D’autres acteurs du secteur, comme Daniel Guillemette, président de Diversico, adoptent un point de vue plus détaché. «Nous n’avons pas besoin de prendre position en faveur ou en défaveur du PL 141, a-t-il indiqué. En fait, nous y sommes totalement indifférents. Il y a suffisamment de gens qui tentent d’influencer le ministre pour favoriser leurs intérêts personnels, et certains réussissent mieux que d’autres. Chez Diversico comme chez Asteris, nous sommes ailleurs.»

Un autre dirigeant de cabinet de l’industrie qui a préféré garder l’anonymat estime que l’abolition de la CSF ne changerait rien à sa vie. Selon lui, le projet de loi 141 se limite à rétablir le droit, pour un courtier en épargne collective, de partager la commission qu’il reçoit avec un autre courtier, un cabinet ou un représentant autonome. Et il ne va certainement pas s’opposer à cet avantage.

Pas de consensus

Cette absence de consensus au sein des représentants affaiblit leur influence et explique cet important rendez-vous manqué. Pourtant, nombre de conseillers membres de la CSF jugent que la vente directe d’assurance sans intervention obligatoire d’un représentant est une importante menace réglementaire, d’après notre sondage mené à l’occasion du Top 12 des cabinets multidisciplinaires (lire en page 17). Selon les répondants, elle risque notamment de réduire la valeur de leur bloc d’affaires en assurance et d’affaiblir la protection des clients.

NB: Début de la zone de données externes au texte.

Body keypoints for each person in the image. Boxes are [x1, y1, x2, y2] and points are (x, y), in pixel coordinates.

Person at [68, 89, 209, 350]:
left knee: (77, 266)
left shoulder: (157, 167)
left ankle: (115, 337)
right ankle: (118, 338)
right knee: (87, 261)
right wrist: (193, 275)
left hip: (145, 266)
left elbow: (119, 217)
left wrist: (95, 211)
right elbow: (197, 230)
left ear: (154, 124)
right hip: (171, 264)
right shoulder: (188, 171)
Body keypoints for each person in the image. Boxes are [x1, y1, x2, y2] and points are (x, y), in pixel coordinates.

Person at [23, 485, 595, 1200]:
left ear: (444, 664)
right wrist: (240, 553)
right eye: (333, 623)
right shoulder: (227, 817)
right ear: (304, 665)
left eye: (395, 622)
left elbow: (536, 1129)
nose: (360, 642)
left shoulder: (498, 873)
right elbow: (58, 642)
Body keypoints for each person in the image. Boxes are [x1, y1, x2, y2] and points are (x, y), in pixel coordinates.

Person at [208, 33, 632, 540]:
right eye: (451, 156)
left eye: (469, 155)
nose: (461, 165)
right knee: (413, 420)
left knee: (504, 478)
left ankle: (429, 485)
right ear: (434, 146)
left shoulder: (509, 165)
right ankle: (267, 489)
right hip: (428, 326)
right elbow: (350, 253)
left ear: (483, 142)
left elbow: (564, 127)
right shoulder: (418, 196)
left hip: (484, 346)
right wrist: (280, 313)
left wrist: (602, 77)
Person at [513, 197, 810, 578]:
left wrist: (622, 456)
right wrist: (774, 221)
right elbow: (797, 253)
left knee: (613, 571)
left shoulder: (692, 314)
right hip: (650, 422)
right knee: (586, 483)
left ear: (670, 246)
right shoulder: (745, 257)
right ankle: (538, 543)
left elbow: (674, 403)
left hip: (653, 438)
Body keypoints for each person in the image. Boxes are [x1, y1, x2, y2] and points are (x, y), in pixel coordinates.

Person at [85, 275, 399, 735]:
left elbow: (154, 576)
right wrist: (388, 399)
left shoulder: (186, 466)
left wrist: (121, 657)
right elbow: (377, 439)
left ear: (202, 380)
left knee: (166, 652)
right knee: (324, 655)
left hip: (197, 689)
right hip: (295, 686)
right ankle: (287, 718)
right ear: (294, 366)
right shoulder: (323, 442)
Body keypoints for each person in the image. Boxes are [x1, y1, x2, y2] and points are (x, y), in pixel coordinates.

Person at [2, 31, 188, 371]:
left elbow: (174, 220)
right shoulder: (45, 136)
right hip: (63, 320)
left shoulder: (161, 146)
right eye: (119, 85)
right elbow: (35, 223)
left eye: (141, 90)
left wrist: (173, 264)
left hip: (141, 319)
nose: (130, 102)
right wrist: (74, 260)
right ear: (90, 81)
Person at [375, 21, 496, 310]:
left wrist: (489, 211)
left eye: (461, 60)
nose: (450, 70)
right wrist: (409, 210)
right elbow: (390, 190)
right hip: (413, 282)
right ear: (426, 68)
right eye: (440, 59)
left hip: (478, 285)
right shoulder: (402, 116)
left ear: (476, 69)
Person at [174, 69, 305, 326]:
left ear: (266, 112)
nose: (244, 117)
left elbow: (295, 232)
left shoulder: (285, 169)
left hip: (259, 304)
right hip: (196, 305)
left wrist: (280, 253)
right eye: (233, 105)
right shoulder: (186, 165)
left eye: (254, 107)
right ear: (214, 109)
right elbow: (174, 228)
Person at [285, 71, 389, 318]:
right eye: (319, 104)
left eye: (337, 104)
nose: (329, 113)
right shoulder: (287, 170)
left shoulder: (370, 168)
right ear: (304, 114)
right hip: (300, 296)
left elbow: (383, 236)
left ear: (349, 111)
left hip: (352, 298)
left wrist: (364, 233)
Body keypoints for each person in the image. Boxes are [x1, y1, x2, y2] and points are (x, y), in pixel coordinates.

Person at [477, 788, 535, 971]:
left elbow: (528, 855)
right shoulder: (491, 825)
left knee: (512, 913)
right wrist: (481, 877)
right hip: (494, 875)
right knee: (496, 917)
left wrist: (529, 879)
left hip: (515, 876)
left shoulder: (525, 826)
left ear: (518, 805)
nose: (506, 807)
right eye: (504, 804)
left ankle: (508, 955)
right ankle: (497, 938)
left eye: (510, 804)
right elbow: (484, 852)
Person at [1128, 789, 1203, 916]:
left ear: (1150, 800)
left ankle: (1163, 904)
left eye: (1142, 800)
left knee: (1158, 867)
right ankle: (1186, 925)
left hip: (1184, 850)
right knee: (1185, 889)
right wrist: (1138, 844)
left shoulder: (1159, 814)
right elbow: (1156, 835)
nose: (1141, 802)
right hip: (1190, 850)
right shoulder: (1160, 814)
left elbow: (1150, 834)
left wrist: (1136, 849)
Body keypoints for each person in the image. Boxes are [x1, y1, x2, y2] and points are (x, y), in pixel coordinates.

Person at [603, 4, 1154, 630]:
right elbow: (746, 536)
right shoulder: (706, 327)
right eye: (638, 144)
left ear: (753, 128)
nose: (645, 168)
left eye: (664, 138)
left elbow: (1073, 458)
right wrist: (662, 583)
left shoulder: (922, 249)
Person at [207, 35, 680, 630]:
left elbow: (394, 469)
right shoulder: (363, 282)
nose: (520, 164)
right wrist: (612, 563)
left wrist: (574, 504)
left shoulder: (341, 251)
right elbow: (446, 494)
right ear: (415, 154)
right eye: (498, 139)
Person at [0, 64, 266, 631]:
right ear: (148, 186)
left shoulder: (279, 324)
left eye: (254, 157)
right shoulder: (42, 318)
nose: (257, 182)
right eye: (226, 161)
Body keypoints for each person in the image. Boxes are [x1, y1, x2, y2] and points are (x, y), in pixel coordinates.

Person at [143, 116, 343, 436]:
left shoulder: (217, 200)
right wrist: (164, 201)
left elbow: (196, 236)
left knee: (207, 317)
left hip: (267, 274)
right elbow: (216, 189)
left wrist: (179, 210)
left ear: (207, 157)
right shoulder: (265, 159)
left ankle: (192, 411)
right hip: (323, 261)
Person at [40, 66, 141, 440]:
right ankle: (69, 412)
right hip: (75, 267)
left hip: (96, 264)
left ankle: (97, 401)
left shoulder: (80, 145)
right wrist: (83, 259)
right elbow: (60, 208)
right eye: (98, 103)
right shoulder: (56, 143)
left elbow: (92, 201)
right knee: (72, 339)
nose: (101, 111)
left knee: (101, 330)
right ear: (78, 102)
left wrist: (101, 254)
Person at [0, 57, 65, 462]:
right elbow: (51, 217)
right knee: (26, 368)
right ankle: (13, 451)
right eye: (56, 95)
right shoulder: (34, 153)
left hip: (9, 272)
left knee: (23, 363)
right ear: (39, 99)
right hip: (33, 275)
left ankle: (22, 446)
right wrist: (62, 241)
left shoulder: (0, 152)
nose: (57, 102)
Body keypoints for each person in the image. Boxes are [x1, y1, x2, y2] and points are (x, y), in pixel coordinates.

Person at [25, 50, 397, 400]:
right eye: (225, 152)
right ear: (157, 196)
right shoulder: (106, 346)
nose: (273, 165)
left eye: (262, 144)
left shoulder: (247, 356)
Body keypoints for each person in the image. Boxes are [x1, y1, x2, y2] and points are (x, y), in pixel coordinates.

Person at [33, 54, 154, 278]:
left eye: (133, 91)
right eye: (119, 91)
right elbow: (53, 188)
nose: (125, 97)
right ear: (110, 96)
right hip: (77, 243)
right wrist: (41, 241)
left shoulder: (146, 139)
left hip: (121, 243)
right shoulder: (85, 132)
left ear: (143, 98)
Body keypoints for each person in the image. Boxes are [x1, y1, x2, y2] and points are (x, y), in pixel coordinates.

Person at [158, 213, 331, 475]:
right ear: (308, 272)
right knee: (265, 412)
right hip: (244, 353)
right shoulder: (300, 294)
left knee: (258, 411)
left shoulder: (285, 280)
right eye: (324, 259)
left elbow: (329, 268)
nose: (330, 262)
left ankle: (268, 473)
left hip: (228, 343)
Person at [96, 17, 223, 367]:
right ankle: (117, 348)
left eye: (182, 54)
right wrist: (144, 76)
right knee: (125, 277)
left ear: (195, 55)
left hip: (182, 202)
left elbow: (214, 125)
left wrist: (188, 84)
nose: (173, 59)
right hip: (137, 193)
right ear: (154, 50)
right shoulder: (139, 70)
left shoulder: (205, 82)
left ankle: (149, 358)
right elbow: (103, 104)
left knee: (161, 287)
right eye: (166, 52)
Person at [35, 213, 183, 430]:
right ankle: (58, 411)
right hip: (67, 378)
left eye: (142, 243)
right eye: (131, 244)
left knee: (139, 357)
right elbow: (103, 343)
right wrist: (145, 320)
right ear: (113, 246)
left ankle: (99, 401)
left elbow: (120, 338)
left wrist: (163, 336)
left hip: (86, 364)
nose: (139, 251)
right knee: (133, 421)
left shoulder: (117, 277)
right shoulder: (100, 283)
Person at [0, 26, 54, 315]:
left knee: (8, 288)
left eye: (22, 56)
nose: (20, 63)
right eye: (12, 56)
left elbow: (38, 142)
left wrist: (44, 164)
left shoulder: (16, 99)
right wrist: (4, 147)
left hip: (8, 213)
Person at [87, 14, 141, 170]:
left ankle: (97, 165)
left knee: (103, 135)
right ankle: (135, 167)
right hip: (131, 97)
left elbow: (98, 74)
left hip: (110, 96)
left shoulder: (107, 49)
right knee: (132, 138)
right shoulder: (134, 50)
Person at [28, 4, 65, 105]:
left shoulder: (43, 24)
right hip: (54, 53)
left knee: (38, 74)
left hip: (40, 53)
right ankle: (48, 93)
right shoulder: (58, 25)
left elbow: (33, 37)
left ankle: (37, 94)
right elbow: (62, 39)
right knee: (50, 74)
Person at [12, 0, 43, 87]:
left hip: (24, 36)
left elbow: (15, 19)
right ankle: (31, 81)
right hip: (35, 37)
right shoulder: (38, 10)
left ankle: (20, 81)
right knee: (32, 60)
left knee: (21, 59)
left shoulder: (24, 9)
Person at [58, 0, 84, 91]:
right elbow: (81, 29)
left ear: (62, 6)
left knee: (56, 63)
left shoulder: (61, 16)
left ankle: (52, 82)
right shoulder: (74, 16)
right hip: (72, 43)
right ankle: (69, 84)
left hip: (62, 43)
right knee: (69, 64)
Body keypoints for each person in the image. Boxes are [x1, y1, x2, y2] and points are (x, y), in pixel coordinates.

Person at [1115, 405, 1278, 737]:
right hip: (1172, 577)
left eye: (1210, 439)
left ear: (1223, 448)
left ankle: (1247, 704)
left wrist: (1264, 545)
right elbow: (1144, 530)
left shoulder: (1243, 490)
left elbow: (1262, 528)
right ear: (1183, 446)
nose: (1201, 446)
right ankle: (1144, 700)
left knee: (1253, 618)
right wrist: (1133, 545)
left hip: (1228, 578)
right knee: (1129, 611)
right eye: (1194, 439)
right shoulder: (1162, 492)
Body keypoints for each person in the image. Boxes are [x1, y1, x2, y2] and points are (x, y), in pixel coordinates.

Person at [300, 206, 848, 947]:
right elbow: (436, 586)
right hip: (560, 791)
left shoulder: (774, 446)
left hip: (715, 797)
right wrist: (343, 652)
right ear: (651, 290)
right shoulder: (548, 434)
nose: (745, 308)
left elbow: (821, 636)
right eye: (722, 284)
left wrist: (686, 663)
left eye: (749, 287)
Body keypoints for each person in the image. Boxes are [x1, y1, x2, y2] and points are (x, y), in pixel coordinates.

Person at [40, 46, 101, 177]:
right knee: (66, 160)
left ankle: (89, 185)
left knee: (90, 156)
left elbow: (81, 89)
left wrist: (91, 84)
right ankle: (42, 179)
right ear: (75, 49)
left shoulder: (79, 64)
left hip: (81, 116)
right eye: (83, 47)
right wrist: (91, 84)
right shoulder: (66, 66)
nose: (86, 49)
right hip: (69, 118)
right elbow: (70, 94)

Quoi qu’il en soit, le cabinet du ministre des Finances maintient le cap, comme l’indique cette réponse qu’il nous a fait parvenir par courriel : «Bien qu’il s’agisse d’un projet de loi complexe et technique, les commentaires entendus, alléguant un affaiblissement de la protection du consommateur, relèvent malheureusement d’une mauvaise compréhension du projet de loi, voire, et c’est regrettable, de la défense d’intérêts particuliers au détriment de l’intérêt général et de la protection des consommateurs.»

Face au refus du ministre des Finances, Nicolas Marceau, porte-parole de l’opposition officielle en matière de finances, est venu au secours des associations de protection des consommateurs en s’engageant à porter leur message. Sans être entièrement d’accord avec elles, Nicolas Marceau concède qu’elles ont soulevé des préoccupations légitimes quant à la protection des consommateurs et leur «désarroi par rapport à la vitesse à laquelle va l’étude du projet de loi».

Au moment de mettre sous presse, la joute politique n’était pas encore terminée. D’ici à ce que l’on connaisse le sort du projet de loi 141, il faut espérer que les représentants ne deviennent pas les grands perdants de la réforme de l’encadrement de l’industrie financière.